**Objective**
Rewrite the lines in the listing below, substituting "displayed time" for every occurrence of "time" and leaving everything else unchanged. Omit the pictures from your answer.

Stored records
• • • • •
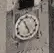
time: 4:56
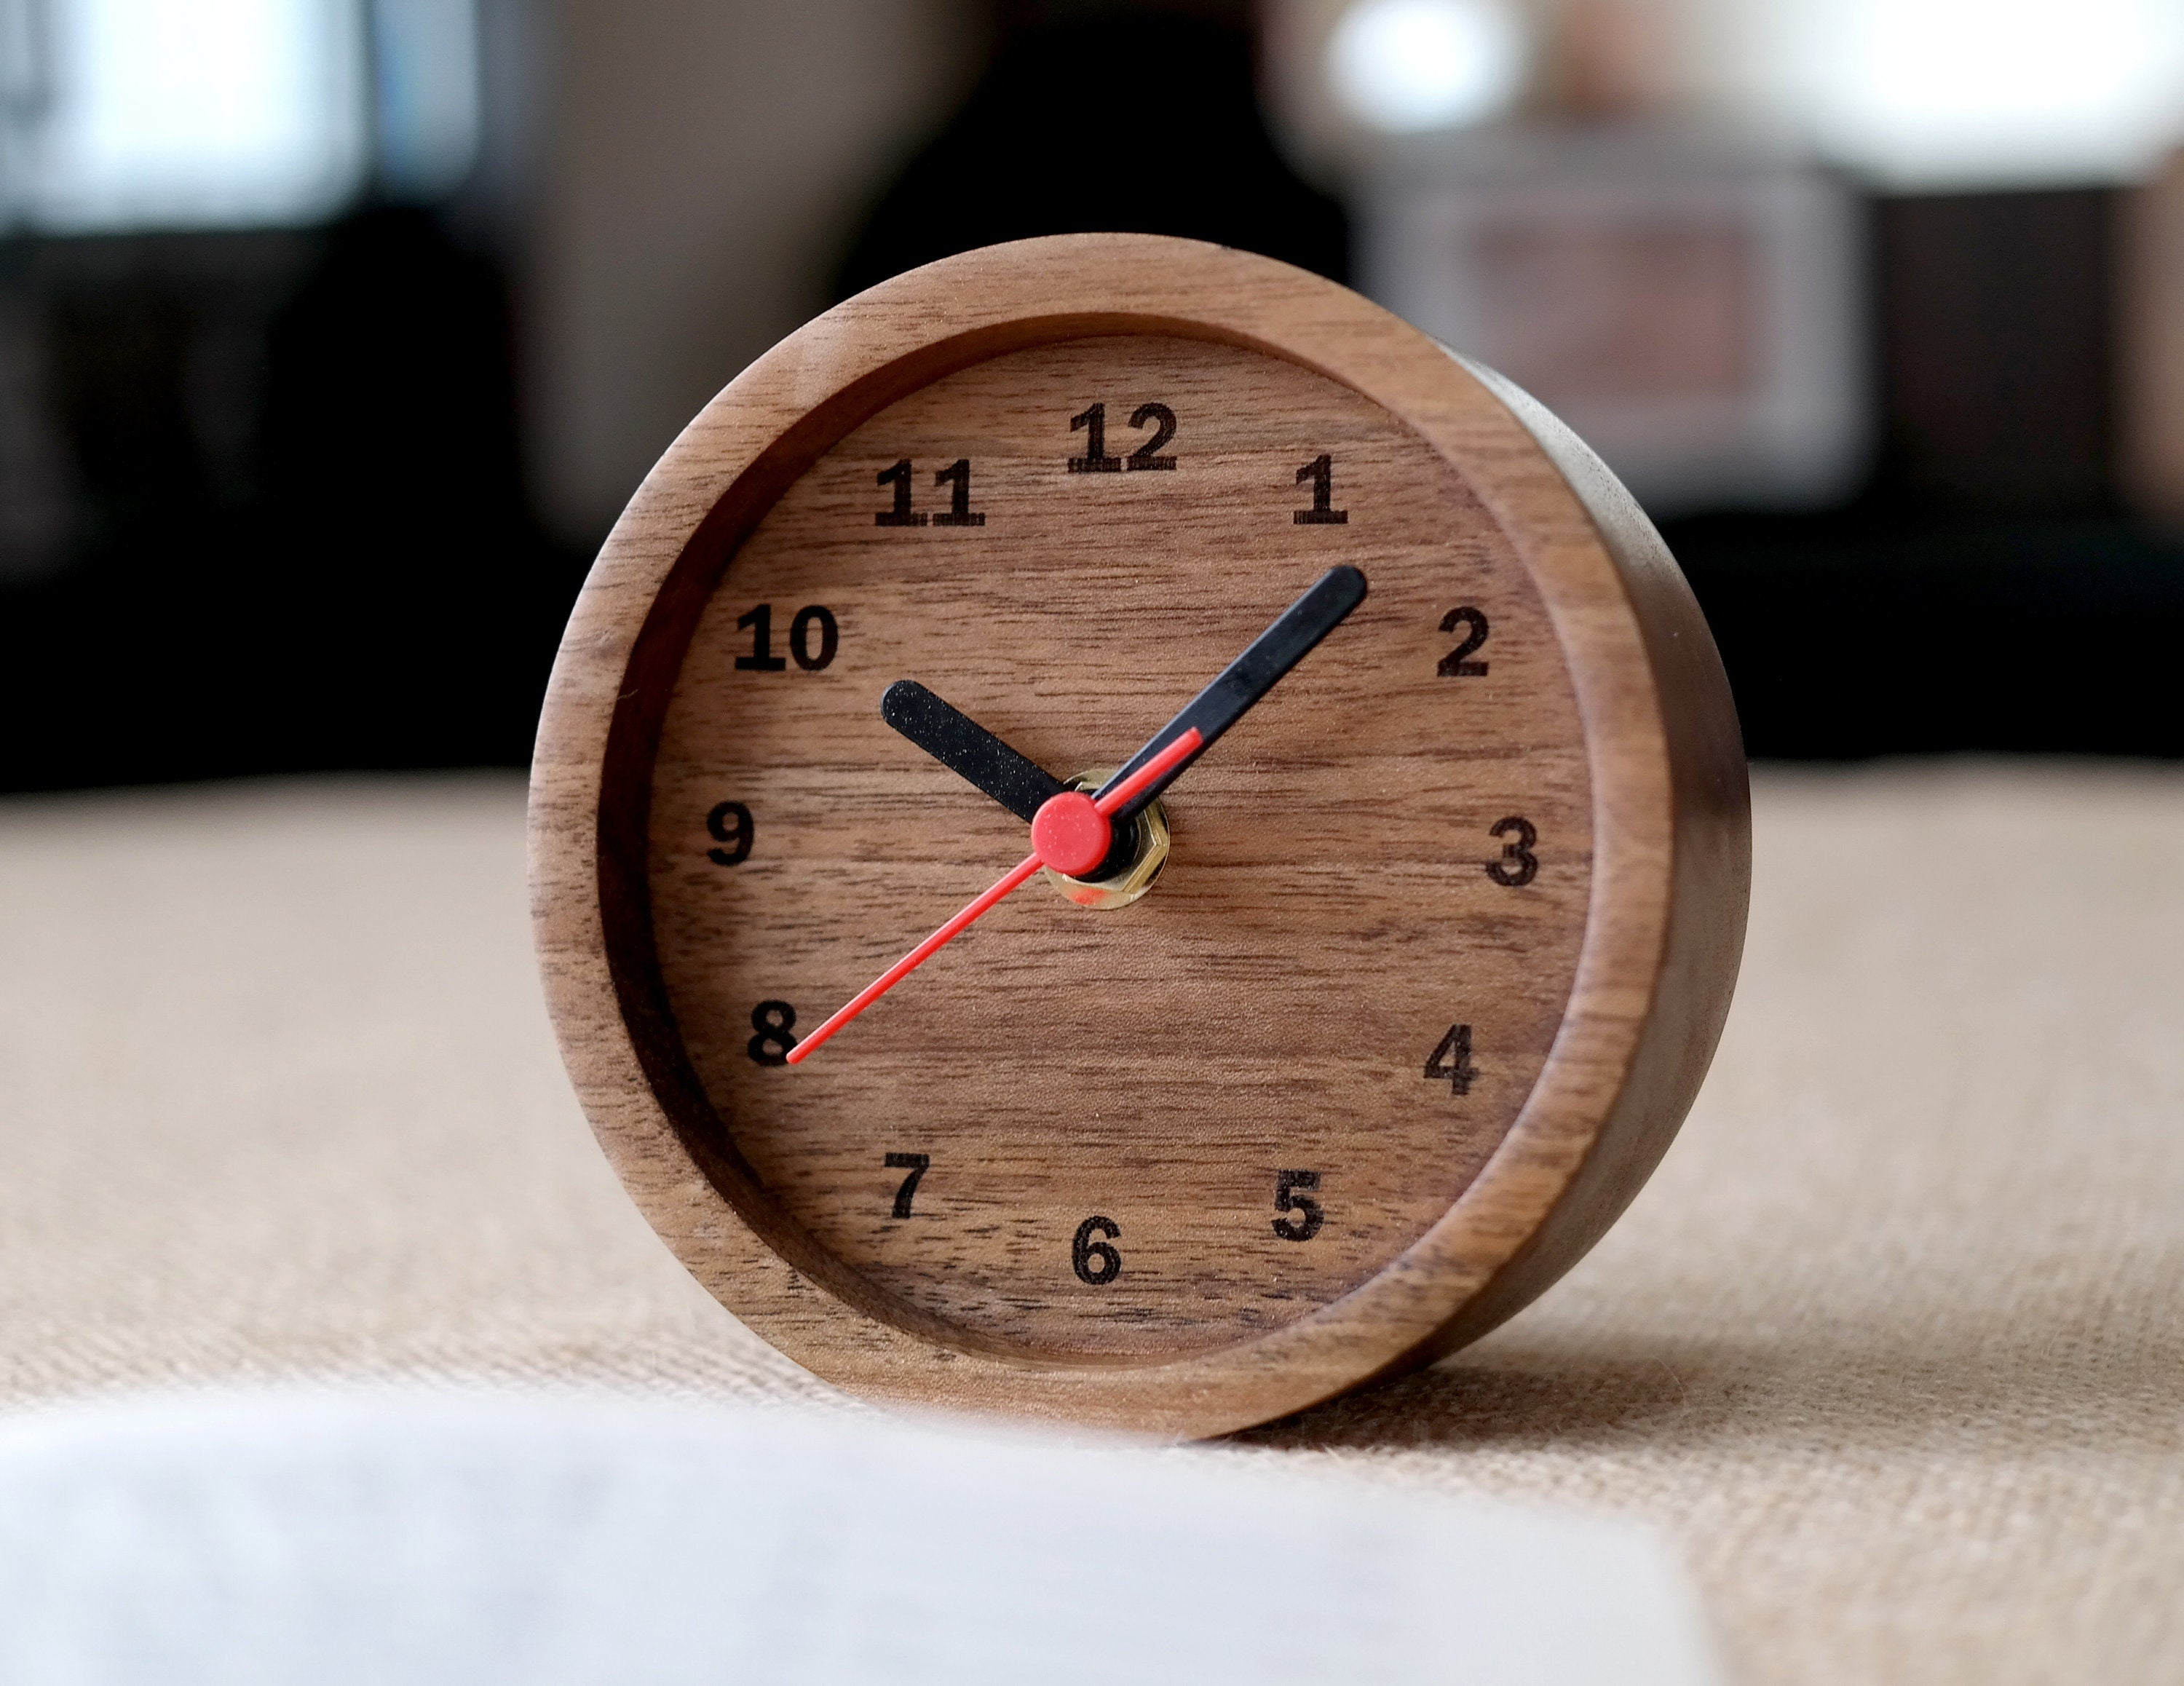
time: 10:07
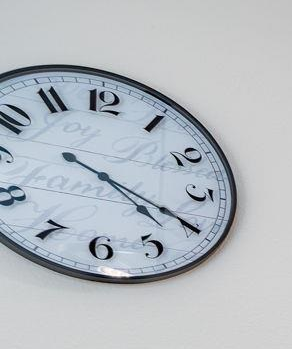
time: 4:19
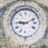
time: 9:10
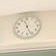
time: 11:26
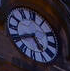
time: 4:40
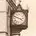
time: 3:48
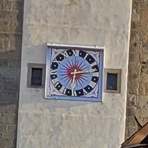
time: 6:13
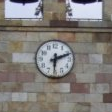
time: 6:11
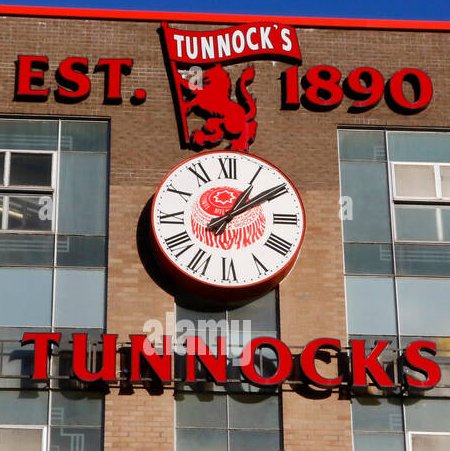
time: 1:09
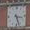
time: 3:26
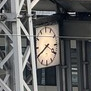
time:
• • • • •
**Response to this task**
displayed time: 4:56
displayed time: 10:07
displayed time: 4:19
displayed time: 9:10
displayed time: 11:26
displayed time: 4:40
displayed time: 3:48
displayed time: 6:13
displayed time: 6:11
displayed time: 1:09
displayed time: 3:26
displayed time:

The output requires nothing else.